The Illinois Senate passed the Religious Freedom and Marriage Fairness Act in February, but the House of Representatives failed to bring the issue for a vote before the end of the regular session. The fall veto session renewed hope for the bill, although optimism waned as backers struggled to gain support among representatives. Tuesday morning, however, insiders confirmed that representatives were nearing the 60 votes needed to pass the bill, thanks in part to big backers like House Speaker Michael Madigan, a Democrat from Chicago. Debate on the bill opened around 1 p.m., when chief sponsor State Rep. Greg Harris explained to his fellow representatives what he hoped to accomplish with its passing:
“What same-sex couples in Illinois want for their families is just what you want for your families. They want to work hard and be successful. They want to volunteer at their school, their church, their synagogue. … They want the freedom to protect the ones they love through the security of marriage.”

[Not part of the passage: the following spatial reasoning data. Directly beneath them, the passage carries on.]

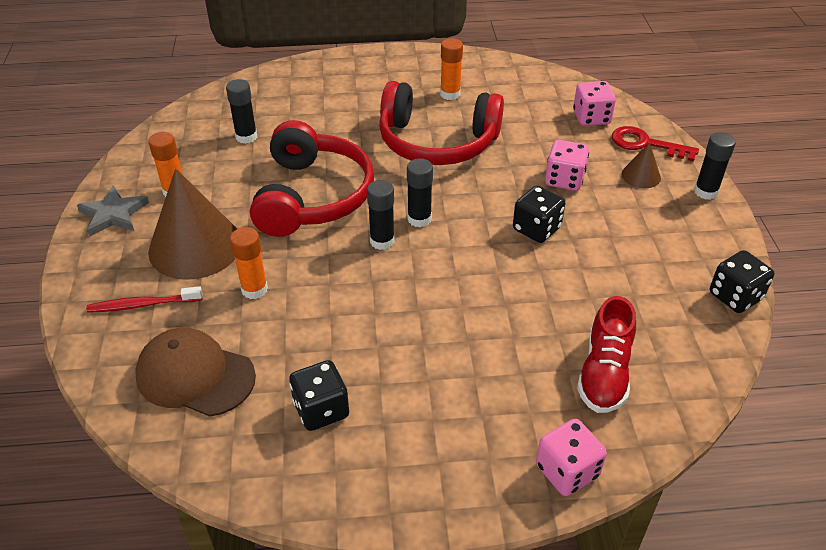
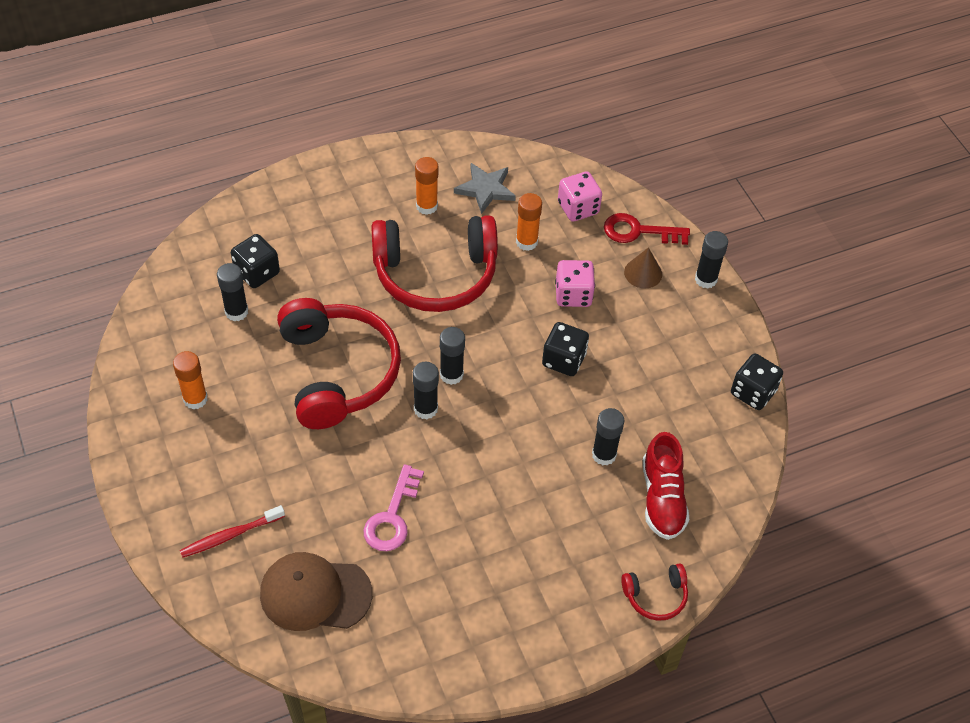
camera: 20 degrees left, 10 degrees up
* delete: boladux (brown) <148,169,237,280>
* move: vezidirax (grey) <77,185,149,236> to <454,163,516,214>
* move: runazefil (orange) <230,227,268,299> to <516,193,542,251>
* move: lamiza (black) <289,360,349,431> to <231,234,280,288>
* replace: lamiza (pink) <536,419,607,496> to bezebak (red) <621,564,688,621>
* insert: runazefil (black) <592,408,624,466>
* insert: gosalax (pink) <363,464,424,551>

Governor Pat Quinn has indicated he will sign the bill into law and tweeted his support of the legislative action. A late amendment allowing it to pass with only 60 votes instead of the usual 71 dictates the law will go into effect on June 1, 2014, instead of after the usual 30-day waiting period.
When Illinois was last considering marriage equality, it would have been the tenth state to pass such a law. Six months later, it is the fifteenth. As an Illinois resident, I can finally be proud that it is not the fiftieth.